--- START ---
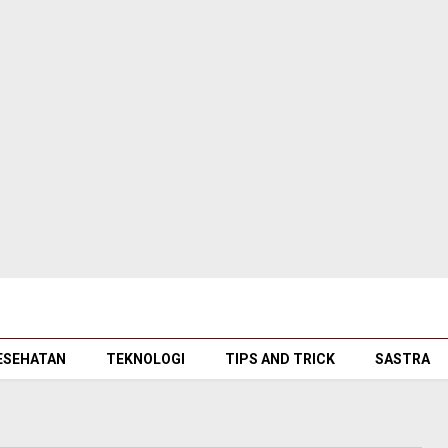
ESEHATAN
TEKNOLOGI
TIPS AND TRICK
SASTRA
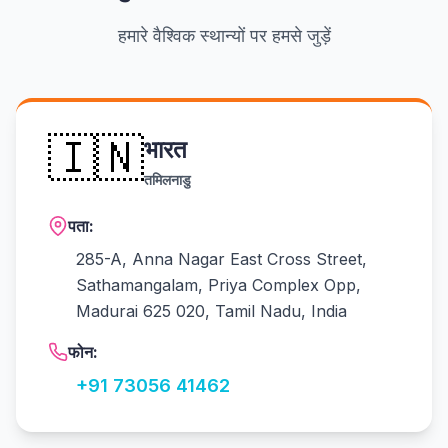
हमारे वैश्विक स्थान्यों पर हमसे जुड़ें
🇮🇳
भारत
तमिलनाडु
पता:
285-A, Anna Nagar East Cross Street,
Sathamangalam, Priya Complex Opp,
Madurai 625 020, Tamil Nadu, India
फोन:
+91 73056 41462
--- END ---
Task details :: Please put the text lines from all the records into a numbered list, skipping any blank lines. Leave the pictures out of the answer.

Response below ::
1. ESEHATAN
2. TEKNOLOGI
3. TIPS AND TRICK
4. SASTRA
5. हमारे वैश्विक स्थान्यों पर हमसे जुड़ें
6. 🇮🇳
7. भारत
8. तमिलनाडु
9. पता:
10. 285-A, Anna Nagar East Cross Street,
11. Sathamangalam, Priya Complex Opp,
12. Madurai 625 020, Tamil Nadu, India
13. फोन:
14. +91 73056 41462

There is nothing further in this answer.